* [ОТРЫВОК ТЕКСТА]

━━━━━━━━━━

И ВЕЧНАЯ МОЯ БОЛЬ ЗА РОССИЮ

№ 2008 / 14, 23.02.2015


Виктор Петрович Астафьев был большим другом нашей газеты. В самое сложное время, в середине 1990-х годов, когда, с одной стороны, на нас пытались набросить экономическую удавку, а с другой – собирались поставить к стенке проворовавшиеся литературные функционеры, писатель с радостью вошёл в редколлегию «ЛР». Он поддерживал нас до самой своей смерти. И мы этого никогда не забудем. Спасибо Вере Толмачёвой, которая принесла нам никогда не публиковавшиеся записи разговоров с великим писателем.

У Виктора Петровича Астафьева есть книга коротких рассказов «Затеси». Затесь – это зарубка на дереве, которую делает человек, чтобы проложить дорогу в нехоженом месте. Сначала – тропа, потом кто-то пройдёт по ней и будет дорога, а где дорога – там обязательно возникнет человеческое жильё.
Название книги, конечно, символично: в жизни человека тоже должны быть какие-то «затеси», по которым он должен двигаться в жизни, – честность, совесть, умение приносить добро людям. Вот такие зарубки в душе. И моя встреча с писателем вот уже 23 года остаётся своего рода «затесью».
Дом, где жил Виктор Петрович в Красноярске, стоял на горе Гремячей. Внизу, под горой, – Енисей, а на противоположной стороне – знаменитый заповедник Столбы. Стоя на обрыве у Енисея, на пронзительном сибирском ветру, Виктор Петрович, зябко покашливая, рассказывал: там-то, километров пятнадцать по течению, его родная деревня Овсянка, где он родился, рано осиротел и воспитывался у бабушки Екатерины Петровны…
Очень скромная небольшая квартира в пятиэтажке. Много книг. Виктор Петрович, расположившись у письменного стола, говорил тогда о своём новом романе: о войне. Большие, исписанные чернилами листы забирала со стола и уносила Мария Семёновна Корякина – жена, и секретарь, и друг, тоже писательница. Виктор Петрович и Мария Семёновна вместе воевали на фронте.
Мы работали несколько дней. Разговаривали не только о творческих поисках…
Что поразило меня? Неуёмная борьба писателя и боль за всё живое на земле. Будь то загрязнение рек, вырубка кедрачей, засорение родников, без которых, как говорил он, «иссыхает земля», или уничтожение муравейников. «Человек должен наконец понять одну простую истину: звери, птицы, растения проживут и без нас, а мы без них обязательно погибнем».
Не всякий писатель охотно рассказывает о своих профессиональных «тайнах», поисках, выброшенных и десятки раз переписанных листах… А нам, читателям, всегда интересно знать, как же создавалось то, что мы прочитали.

━━━━━━━━━━

* [ИЗВЛЕЧЁННЫЕ ДАННЫЕ]
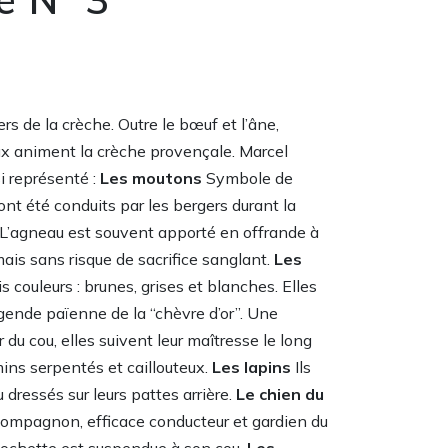
rs de la crèche. Outre le bœuf et l’âne,
x animent la crèche provençale. Marcel
i représenté :
Les moutons
Symbole de
 ont été conduits par les bergers durant la
L’agneau est souvent apporté en offrande à
mais sans risque de sacrifice sanglant.
Les
s couleurs : brunes, grises et blanches. Elles
égende païenne de la “chèvre d’or”. Une
 du cou, elles suivent leur maîtresse le long
ins serpentés et caillouteux.
Les lapins
Ils
 dressés sur leurs pattes arrière.
Le chien du
compagnon, efficace conducteur et gardien du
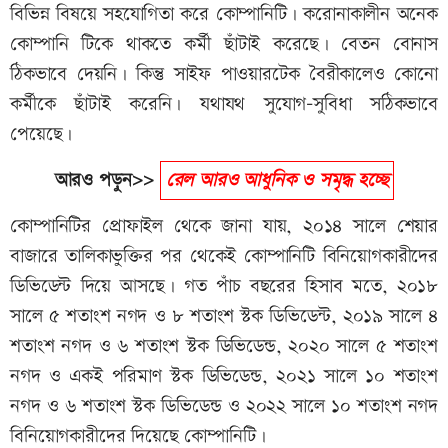
বিভিন্ন বিষয়ে সহযোগিতা করে কোম্পানিটি। করোনাকালীন অনেক
কোম্পানি টিকে থাকতে কর্মী ছাঁটাই করেছে। বেতন বোনাস
ঠিকভাবে দেয়নি। কিন্তু সাইফ পাওয়ারটেক বৈরীকালেও কোনো
কর্মীকে ছাঁটাই করেনি। যথাযথ সুযোগ-সুবিধা সঠিকভাবে
পেয়েছে।
আরও পড়ুন>>
রেল আরও আধুনিক ও সমৃদ্ধ হচ্ছে
কোম্পানিটির প্রোফাইল থেকে জানা যায়, ২০১৪ সালে শেয়ার
বাজারে তালিকাভুক্তির পর থেকেই কোম্পানিটি বিনিয়োগকারীদের
ডিভিডেন্ট দিয়ে আসছে। গত পাঁচ বছরের হিসাব মতে, ২০১৮
সালে ৫ শতাংশ নগদ ও ৮ শতাংশ স্টক ডিভিডেন্ট, ২০১৯ সালে ৪
শতাংশ নগদ ও ৬ শতাংশ স্টক ডিভিডেন্ড, ২০২০ সালে ৫ শতাংশ
নগদ ও একই পরিমাণ স্টক ডিভিডেন্ড, ২০২১ সালে ১০ শতাংশ
নগদ ও ৬ শতাংশ স্টক ডিভিডেন্ড ও ২০২২ সালে ১০ শতাংশ নগদ
বিনিয়োগকারীদের দিয়েছে কোম্পানিটি।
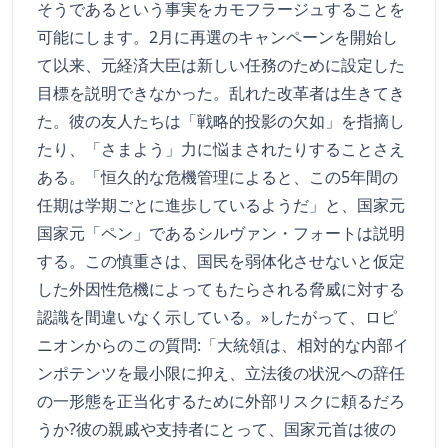
そうであるという事実をカモフラージュすることを
可能にします。2月に再選のキャンペーンを開始し
て以来、元経済大臣は新しい任務のために設定した
目標を説明できなかった。乱れた改革者は生きてき
た。彼の友人たちは「戦略的投影の欠如」を指摘し
たり、「さまよう」力に悩まされたりすることさえ
ある。「恒久的な危機管理によると、この5年間の
任期は学期ごとに進歩しているようだ」と、国家元
国家元「ペン」であるシルヴァン・フォートは説明
する。この慎重さは、国民を弱体化させないと仮定
した外因性危機によってもたらされる脅威に対する
認識を間違いなく示している。»したがって、ロピ
ニオンからのこの質問:「大統領は、相対的な内部イ
ンポテンツを最小限に抑え、立法後の状況への辞任
の一形態を正当化するために外部リスクに頼るだろ
うか?彼の親戚や支持者にとって、国家元首は彼の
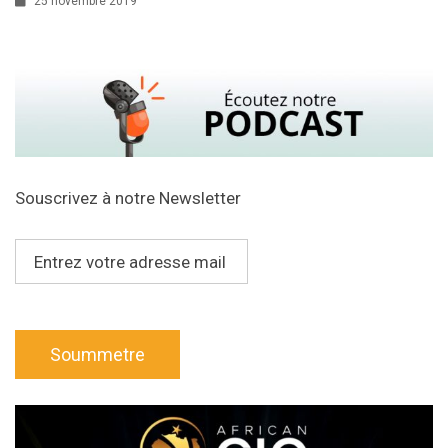
25 novembre 2019
Souscrivez à notre Newsletter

━━━━━━━━━━

* [ЧТО СДЕЛАТЬ]
A) Ответьте на вопросы по тексту об Астафьеве:
(i) Что такое затесь?
(ii) На какой горе в Красноярске стоял дом Виктора Петровича?
(iii) Кто забирал со стола и уносил исписанные чернилами листы?
B) Продолжите текст об Астафьеве начиная с места сразу после его последнего предложения.
Данные — это отдельный материал, с текстом об Астафьеве он не связан.

* [ОТВЕТЫ ПО ЗАДАНИЯМ]
A)
(i) Зарубка на дереве, которую человек делает, чтобы проложить дорогу в нехоженом месте.
(ii) На горе Гремячей.
(iii) Мария Семёновна Корякина, жена писателя.

B)
Астафьев. Обычно вещи, которые я пишу, знаю наизусть и могу рассказать их. Так я рассказывал «Пастушку», «Звездопад», любой свой рассказ. Иногда, рассказывая, терял к нему интерес – не писал: всё, конец. Сложнее с «Царь-рыбой»: у меня не было ни плана, ни замысла, ничего. Я решил написать цикл очерков о поездках по Енисею, о северной природе, об отношении к ней. Все эти очерки я порвал и выбросил. Они были очень плохи, на мой взгляд, ничем оригинальным не отличались. А мне хотелось выложиться, всё-таки материал угнетал. Когда материал угнетает душу, сердце, надо кирпич с души снимать, иного способа у писателя нет.
И вот начал я разгоняться в книге с главы «Капля». Мне хотелось поразмышлять о природе, что есть такое – жизнь, небо, земля и я: что есть на этом свете. Этот вечный вопрос, между прочим, мучает художника, как и другого человека… Книга писалась трудно.
Очень долго не мог никак написать «Сон о белых горах» – последнюю большую главу, по существу повесть в повести. Предыдущие главы я уже выстраивал так, чтобы в конце книги столкнулись два существа: таёжный абориген и «слишком развитый» городской. Что получится? Мне самому было любопытно соединить их в избушке – я же сочинитель. Остальное я должен был сочинить и между ними поставить современного супермена. Это уже книжка подсказала мне такую главу.
«Царь-рыба» – это моя боль по земле, по природе… больная для меня книга, тяжело давшаяся, и я считаю, что есть у меня более ценные вещи, чем «Царь-рыба», – «Ода русскому огороду», «Пастух и пастушка», рассказы…
– Когда вы описывали военные эпизоды, у вас не было такого ощущения, что вы… кровью пишете? Мы-то плачем…
Астафьев. Ну я, бывало, много слёз пролил… особенно когда «Кражу» писал, про детдом… Ну а сейчас я пишу роман о войне. Он даётся мне тяжело, надо всё снова вспомнить, пропустить через себя. Отстранённо от материала я работать не могу. От той же «Царь-рыбы»: она меня в конце концов тянула, как всё равно за пиджак в прорубь, и я очень болел с ней, и ругался, и страдал над этими двумя человечками, которые в избушке оказались по моей воле, они вдруг стали мне уже привычны – я их выдумал, а они навязались на меня, окаянные, страдаю: чего-то там с ними происходит?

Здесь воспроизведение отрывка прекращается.